One of the ever-returning topics in computer security fora looks at “full disclosure”: Is it ethical to release tools that exploit a security vulnerability? Is it ethical to release information that makes it trivial to produce an exploit? One side of the argument basically says that it’s not ethical because releasing exploits doesn’t add anything for the white-hat consumer of the news, but makes attacks easy for script kiddies. The other side of the argument often talks about suppliers who don’t move swiftly to fix problems unless an exploit is known and publicly available. This side of the argument also notes that it’s often not possible to describe a fix without making an exploit obvious.There is another angle to this, though: Where vulnerabilities are due to design issues, and workarounds are expensive, unavailability of public exploits may lead to continued deployment of insecure setups, despite awareness that security design is flawed. Of course, it’s a dangerous assumption to conclude that just because there is no publicly available exploit, possible attackers aren’t able to get access to a private one.”Hi, you realize that your recently-deployed WLAN+VPN setup can be used to steal user names and passwords, possibly on a massive scale?” — “Well, yeah, we knew about the vulnerability, but it didn’t look like it’s easily exploitable, and after all, there are no exploits out there.” — “It’s extremely easy to exploit. Look, here’s how it goes, and yes, I have the software I need to do this. Want a demo?” — “duh. But we’d be interesting to learn about secure setups.”I wonder, can it be unethical to keep an exploit to a well-known security weakness private?

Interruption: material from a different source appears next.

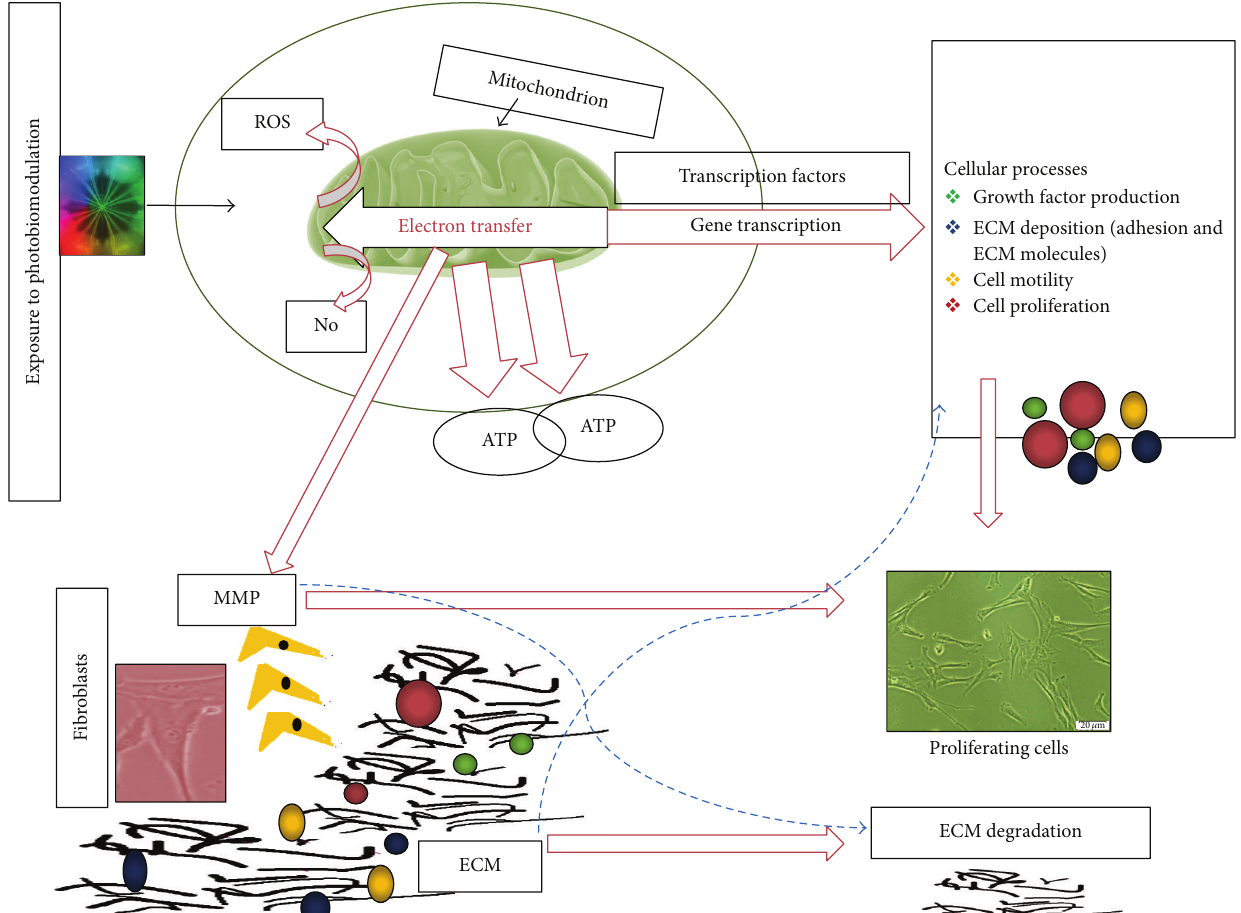
Figure 2: The interaction of photobiomodulation (PBM) and the extracellular matrix (ECM). Light absorbed by photons in the electron transport chain within the mitochondria generates the production of Adenosine Triphosphate (ATP), Reactive Oxygen Species (ROS), and Nitric Oxide (NO). This evokes the release of transcription factors leading to the transcription of genes, which develop and enhance various cellular processes. Matrix Metalloproteinases (MMPs) are associated with changes that occur in the ECM. Under disease conditions, excess MMP is expressed which leads to the enhanced degradation of the ECM. When cells are exposed to PBM, there is an enhancement in the release of various cells including fibroblasts, growth factors, and adhesion molecules into the basement membrane leading to ECM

Security solutions that make things worse.

WLAN is insecure, and should be secured by adding a VPN as an additional layer of security, says conventional wisdom. An approach that’s still being deployed uses pre-shared keys for ISAKMP phase 1, and XAUTH in phase 2. As has been pointed out by…

WLAN is insecure, and should be secured by adding a VPN as an additional layer of security, says conventional wisdom. An approach that’s still being deployed uses pre-shared keys for ISAKMP phase 1, and XAUTH in phase 2.As has been pointed out by others before, these setups are inherently insecure: Any party with access to the IPSec shared “secret” (often found on public web servers) can impersonate the VPN gateway; clients will happily supply the fake gateway with login credentials. Frequently, these are persistent passwords that can also be used to access anything else in the networks affected.Theoretically, the easiest exploit of this kind of problem consists in setting up an access point and a machine that runs a DHCP server and an off-the-shelf ISAKMP/IKE daemon which doesn’t really do XAUTH, but just records passwords. This isn’t a real MITM attack — but then again, the credentials one can reap are considerably more valuable than the additional data that one could get by doing a true MITM, so even this straight-forward reference attack can do considerable damage. (Think about some thousand Kerberos passwords.)Unfortunately, it turns out that this theoretical attack fails due to (1) idiosyncrasies of the CISCO VPN client (bad packet lengths), and (2) due to the fact that none of the easily available open source IPSEC implementations appear to implement both XAUTH and ISAKMP’s aggressive exchange (which seems to be typically used by the CISCO client, and is always used by vpnc) — openswan-1 may be an exception to this, but I wasn’t able to get it to run here. I can only speculate that the lack of availability of a ready-to-use attack tool contributes to the continued deployment of this kind of systems.Still, it is relatively easy to implement the simple attack: vpnc comes with all the library routines one needs to comfortably manipulate ISAKMP packets. Starting from vpnc, implementing a simple ISAKMP responder that takes the client through phase 1 and obtains credentials in phase 2 is a matter of a couple of hours on a lazy holiday.The message here is that the attacks against pre-shared key networks with XAUTH are anything but academic or difficult: Implementation is easy. I would be extremely surprised if no implementations were floating around in black-hat circles. It will only be a matter of time before one of these programs becomes readily available.